Depending on who you ask, you may get a different answer to what the best way to backup a computer is. In today’s post, we will list various backup options for safeguarding and backup, which can be used as a Plan B.

1. External Hard Drive

External hard drives are probably the most popular method for backing up data on a PC because they are for the most part straightforward and simple to setup. With an external hard drive as a backup solution, the hard drive is connected to a computer directly via USB, FireWire or eSATA.

Many external hard drive manufacturers provide backup software with their drives, which can be used as an out-of-the-box solution for backing up a computer. However, specialty backup software is readily available as well.

2. USB Drive

If you don’t have a ton of data that you need to backup (less than 128GB), then a simple USB drive backup solution may work great for you. USB drives are for the most part used to move data from one PC to another, or to another device, but high capacity USB drives are becoming more popular as backup devices.

Companies like Lexar and SanDisk are marketing their high-capacity USB drives as minimal, but effective backup solutions. For additional backup capacity, some manufacturers offer up to 128GB USB drives which are specifically purposed for backup, including ready to go backup software preinstalled onto the drive.

Additionally, some USB drives even incorporate a physical one-touch button on the actual drive that works with the manufacturer’s backup software. Simply tap the button on the USB drive, and your data is backed up.

3. Backup Internal Hard Drive

If the objective is to backup a single computer, you may want to consider adding an additional internal hard drive to the computer. Since the hard drive will be connected directly to the motherboard (usually through a SATA interface), it may offer additional speed vs. an external hard drive, which would likely be connected via USB.

Want to backup a desktop computer and have a spare hard drive laying around? Install it on the PC in the same way the primary hard drive is connected. You may have to buy an extra SATA cable to connect the drive, but they’re only a few bucks.

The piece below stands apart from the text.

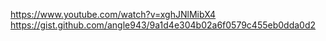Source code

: https://www.youtube.com/watch?v=xghJNlMibX4
https://gist.github.com/angle943/9a1d4e304b02a6f0579c455eb0dda0d2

From there, select a backup software, choose the extra internal hard drive as the backup source, and you’re set to go.

4. Cloud

Many people use cloud storage as a way to backup important files and data on their computers. Usually, cloud storage is not used for full system backups, but rather, a backup storage location for important data.

With cloud storage for backup, you can create a new folder/location using your cloud provider of choice and title it “backup.” From there, copy any important files or data to the cloud as well as the computer. Want to backup data to the cloud but safeguard it? You may consider encrypting the data.

Online-Tech-Tips has a nice guide to different cloud providers and the pros and cons of each.

5. Network Attached Storage (NAS)

Network attached storage, or NAS, is a nice backup option if you have multiple computers or devices that you want to backup to a centralized location. Most basic NAS storage options involve connecting an external hard drive or specialty backup device such as a Drobo or Synology solution to the network or router.

6. CD/DVD/Blu-ray

Although you may not want to be burning a ton of discs for regular backups, CD/DVD burning is still a popular method for creating incremental and periodical backups. This method is not only cheap, but somewhat reliable as well. Because you are backing up specific data or even performing complete system backups to removable media, you can create a defined data backup and store the CDs/DVDs in a safe spot.

Unlike a hard drive that is electronic and uses mechanical parts, which can fail at any given time, a CD sitting in a shoe box is very unlikely to fail, making CD/DVD backup a cheap and reliable option.

For a little bit of extra money, you can also get yourself a Blu-ray burner and some high-capacity Blu-ray discs that can store significantly more than CDs and DVDs.

7. Tape Drive

If you have very important data that needs to be backed up and possibly even archived for a period of time, a tape drive solution may be the best backup option.

Tape drives utilize reels to wind a magnetic strip. Thus, they offer sequential access storage, where a device like a standard HDD hard drive utilizes random access storage. Tape drives are not the latest technology, but they can be quality choices for archive or durational backup and they are very reliable with excellent data preservation qualities.

However, they are unpractical for most consumer backup tasks and general storage purposes. Tape drives are also usually more expensive and come with more expensive commercial backup software.

Those are just a few popular ways to backup important PC data. Thank you for stopping by the site for today’s post.